ELLIOT LAKE—Michael Mantha has been re-elected for a second term as the NDP Member of Provincial Parliament (MPP) for Algoma-Manitoulin.
“I will again bring the issues of Northern Ontario, specifically of the Algoma-Manitoulin riding residents, to Queens’s Park,” stated Mr. Mantha, after last week’s provincial elections.
Mr. Mantha won the Algoma-Manitoulin riding vote in convincing fashion, picking up 14,172 votes (53.36 percent of the votes) compared to 6,504 votes for Liberal Craig Hughson (24.49 percent) and 4,589 votes (17.28 percent) for Jib Turner of the Progressive Conservatives. Alexandra Zalucky of the Green Party received 828 votes (3.12 percent) while Richard Hadidian, who represented the Libertarians, received 464 votes (1.75 percent).
“It’s a privilege to have been re-elected and I feel really humbled to be going back to Queen’s Park as the voice for this riding in Toronto,” said Mr. Mantha. “What resonated in what I was hearing from constituents in the election campaign was that I needed to keep bringing the issues that are important to them to Queen’s Park,” he continued. “People told me that for a very long time they had felt disconnected with the Ontario Parliament on issues, and with the government in power.”
“A lot of what we have heard from the residents, and will be voicing clearly in Queen’s Park, is about making things affordable for families, our seniors, health, jobs and the economy and looking at ways to reduce the cost of hydro,” stated Mr. Mantha.
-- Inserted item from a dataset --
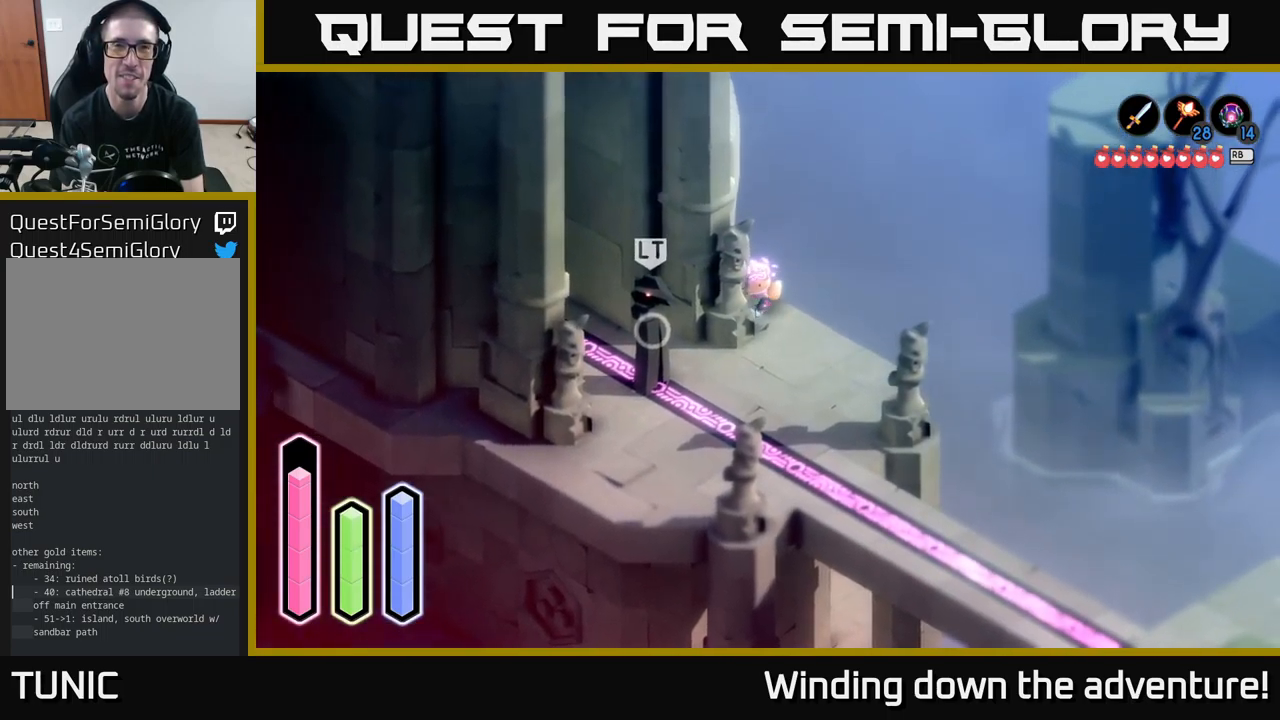
{"buttons": [], "left_stick": "down", "right_stick": "center", "events": [[150, "A", "down"], [333, "A", "up"]]}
Mr. Mantha said, “It is time to roll up my sleeves and get to work. One of the things I take great pride in is the bridges that I’ve built with other MPPs in every party and riding of the province, as well as with all provincial ministers.” He believes the bridges he has built will mean it will not be harder for him even though the Liberals and Premier Kathleen Wynne won the provincial election by a majority.
“In the 2011 election the voters did not give a full majority to the Liberal government in voting them in,” said Mr. Mantha. “With the majority government Premier Wynne and her party need to put in place everything they have said they would. We won’t forget and will be making sure that a lot of what was proposed in the provincial budget to help residents throughout the province, and particularly those in the North, are not forgotten.”